Work request: Carry on the Discordian forum post below, writing on from its final sentence.

Page extract:
########
I'm well aware of the fact that the Law of Fives is a parody. I choose to follow it for the very purpose of demonstrating confirmation bias, and because sometimes it's fun(ny) to see how many steps it takes to intentionally relate any number/subject to five. It's ok to have fun with a parody, isn't it?

Quote from: Fidel Castro on September 14, 2012, 02:54:39 PM...meditating on symbology is sort of like praying to a stop sign...

I do not "pray" to symbols -- or stop signs. I'm agnostic and hold no belief in the supernatural whatsoever; therefore, I don't believe symbols contain any magical powers. I do, however, believe in the beneficial results of meditation (which are well-documented), and focusing on symbols helps me concentrate well enough to reach the meditative state I desire.
#7
Principia Discussion / Re: Daily Discordia
September 14, 2012, 06:12:07 AM
WARNING: Do not read the following small print if you wish to avoid TMI!

There is a funny (albeit slightly explicit) story about how the EGGgasm idea first occurred to me outside a Discordian context. Several years ago in late March, my high school boyfriend and I happened to engage in relations at my grandmother's house while she was out shopping one day. After we had, erm..."finished," he suggested we simply disguise the used condom inside another piece of trash and throw it away. But I was suddenly overcome with an irrational paranoia that my grandma would suspect what we had done and search through her garbage to find the proof. I was unspeakably horrified at the thought of my poor grandmother discovering a used condom in her house, so I insisted that we find a more creative way to dispose of the prophylactic. Since she was decorating for Easter at the time, there was a bag of as-yet-unfilled plastic eggs on her kitchen counter. We placed the condom inside an egg, then drove away with it and tossed it outside the car window a few minutes later. The egg bounced into a ditch beside a nearby trailer park; we figured it would remain safely undiscovered there.

Weeks later, while we were on our way to my family's house to celebrate Easter with them, we passed by the same location where we had previously disposed of the condom. There were a bunch of trailer park kids with baskets playing in the ditch and the nearby field, ostensibly conducting an egg hunt. We snickered to ourselves, wondering if they'd found our "offering." From that day forward, I've been a participant in Erister EGGgasm, though for several years I didn't even know it.

(Btw, if that's not a prime example of "EGGgasm", then idk what is!)
########
[Collected data entries]
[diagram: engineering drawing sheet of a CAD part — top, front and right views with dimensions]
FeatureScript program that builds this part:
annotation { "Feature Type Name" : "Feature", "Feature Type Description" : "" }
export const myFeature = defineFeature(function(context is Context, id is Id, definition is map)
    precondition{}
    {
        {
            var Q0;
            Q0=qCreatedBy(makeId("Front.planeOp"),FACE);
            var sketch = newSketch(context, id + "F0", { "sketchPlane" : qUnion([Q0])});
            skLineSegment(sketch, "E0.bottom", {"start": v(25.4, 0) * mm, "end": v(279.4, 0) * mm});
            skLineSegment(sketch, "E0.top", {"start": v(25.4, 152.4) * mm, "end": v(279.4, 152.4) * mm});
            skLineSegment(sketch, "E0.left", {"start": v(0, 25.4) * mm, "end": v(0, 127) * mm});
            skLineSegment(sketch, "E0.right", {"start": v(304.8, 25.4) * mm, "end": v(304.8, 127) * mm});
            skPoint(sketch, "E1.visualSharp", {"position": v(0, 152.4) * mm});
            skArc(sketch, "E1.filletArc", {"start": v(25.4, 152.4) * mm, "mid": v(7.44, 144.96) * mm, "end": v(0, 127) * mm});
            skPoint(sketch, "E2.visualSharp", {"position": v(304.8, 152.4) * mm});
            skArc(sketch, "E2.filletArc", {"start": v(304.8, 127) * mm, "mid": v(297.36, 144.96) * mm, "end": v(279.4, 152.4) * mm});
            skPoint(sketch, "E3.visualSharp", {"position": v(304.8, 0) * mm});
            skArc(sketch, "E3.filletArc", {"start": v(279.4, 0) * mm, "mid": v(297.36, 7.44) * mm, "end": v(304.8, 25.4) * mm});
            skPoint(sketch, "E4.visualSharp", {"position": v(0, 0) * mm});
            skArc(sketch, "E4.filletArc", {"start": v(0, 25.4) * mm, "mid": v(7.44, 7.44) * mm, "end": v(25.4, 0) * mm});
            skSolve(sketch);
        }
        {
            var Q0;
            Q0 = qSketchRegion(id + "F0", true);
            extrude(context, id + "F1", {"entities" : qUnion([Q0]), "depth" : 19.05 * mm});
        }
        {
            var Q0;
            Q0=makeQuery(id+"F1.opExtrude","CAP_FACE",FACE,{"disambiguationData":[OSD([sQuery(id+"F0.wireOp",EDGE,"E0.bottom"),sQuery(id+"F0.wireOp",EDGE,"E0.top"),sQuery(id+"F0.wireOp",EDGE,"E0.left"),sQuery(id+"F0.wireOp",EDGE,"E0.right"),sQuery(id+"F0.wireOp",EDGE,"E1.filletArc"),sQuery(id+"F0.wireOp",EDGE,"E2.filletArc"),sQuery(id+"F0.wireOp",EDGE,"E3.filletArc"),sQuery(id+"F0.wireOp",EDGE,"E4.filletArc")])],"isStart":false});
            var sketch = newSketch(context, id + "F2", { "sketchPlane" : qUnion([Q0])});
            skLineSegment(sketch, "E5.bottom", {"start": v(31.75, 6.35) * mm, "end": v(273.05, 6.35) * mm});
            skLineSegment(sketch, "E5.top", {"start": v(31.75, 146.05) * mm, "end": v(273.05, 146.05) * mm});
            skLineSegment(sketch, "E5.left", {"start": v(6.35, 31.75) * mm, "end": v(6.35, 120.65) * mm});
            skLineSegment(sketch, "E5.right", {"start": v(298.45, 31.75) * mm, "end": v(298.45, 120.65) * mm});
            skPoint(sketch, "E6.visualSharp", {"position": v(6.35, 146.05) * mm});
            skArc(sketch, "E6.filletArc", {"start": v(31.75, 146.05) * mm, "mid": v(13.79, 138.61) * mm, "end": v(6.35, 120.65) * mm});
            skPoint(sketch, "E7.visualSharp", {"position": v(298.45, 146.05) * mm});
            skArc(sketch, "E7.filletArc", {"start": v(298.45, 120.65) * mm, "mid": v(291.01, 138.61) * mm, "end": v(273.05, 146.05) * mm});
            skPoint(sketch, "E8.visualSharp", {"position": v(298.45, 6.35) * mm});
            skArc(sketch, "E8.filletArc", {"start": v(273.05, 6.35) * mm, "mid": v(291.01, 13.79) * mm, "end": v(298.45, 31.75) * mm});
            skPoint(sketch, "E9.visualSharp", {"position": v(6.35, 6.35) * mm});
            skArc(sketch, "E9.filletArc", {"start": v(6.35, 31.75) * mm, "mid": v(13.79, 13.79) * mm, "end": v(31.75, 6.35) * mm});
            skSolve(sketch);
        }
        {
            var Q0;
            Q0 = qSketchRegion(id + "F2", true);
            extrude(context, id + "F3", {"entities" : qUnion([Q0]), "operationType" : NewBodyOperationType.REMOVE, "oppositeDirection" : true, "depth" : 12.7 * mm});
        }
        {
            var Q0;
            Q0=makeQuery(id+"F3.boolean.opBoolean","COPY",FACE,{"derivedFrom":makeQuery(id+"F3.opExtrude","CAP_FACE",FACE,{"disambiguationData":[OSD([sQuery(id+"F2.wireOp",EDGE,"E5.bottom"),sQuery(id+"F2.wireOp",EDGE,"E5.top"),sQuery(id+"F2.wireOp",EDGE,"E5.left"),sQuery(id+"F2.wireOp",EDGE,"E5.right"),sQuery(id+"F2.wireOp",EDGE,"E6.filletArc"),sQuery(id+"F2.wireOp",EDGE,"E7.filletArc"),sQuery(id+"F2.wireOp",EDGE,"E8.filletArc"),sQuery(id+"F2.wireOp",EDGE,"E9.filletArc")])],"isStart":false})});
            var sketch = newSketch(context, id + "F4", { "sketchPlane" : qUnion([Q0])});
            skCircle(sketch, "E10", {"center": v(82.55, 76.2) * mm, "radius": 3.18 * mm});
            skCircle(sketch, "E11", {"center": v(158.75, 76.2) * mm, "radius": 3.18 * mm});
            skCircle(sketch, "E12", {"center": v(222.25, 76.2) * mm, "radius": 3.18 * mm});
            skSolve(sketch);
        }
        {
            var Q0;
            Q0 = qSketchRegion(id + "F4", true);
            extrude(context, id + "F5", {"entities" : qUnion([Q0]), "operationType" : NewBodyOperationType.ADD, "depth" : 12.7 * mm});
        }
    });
########
Written response:
/TMI
#8
Principia Discussion / Re: Daily Discordia
September 14, 2012, 06:09:20 AM
For my very first post on this forum... (:retard:)

I will attempt to list all the behaviors that set me apart as a Discordian -- which should prove to be an interesting exercise for me. (Some of these are not strictly Discordian activities, but rather fall under the category "Activities of Which I Think Eris Would Approve." Also, not all are daily; some might take place seasonally, or simply whenever the n00d mood strikes me.)

~Writing derogatory messages on the contents of the fruit bowl, to remind my housemates of my affection for them
~General mischief and wreaking of havoc
~Strictly abiding by the Law of Fives, sometimes to the point of others' chagrin
~Meditation on Erisian & Discordian symbols -- which, in my opinion, convey powerful messages
~Quoting names, stories, and parables from PD and BIP whenever apropos
~Intense study of Eris and anything remotely related to Her, as I am deeply fascinated by the persona of Eris Herself, and what She stands for
~Heavily inspired by Erisian & Discordian symbolism and mythology in my art

And last, but not least...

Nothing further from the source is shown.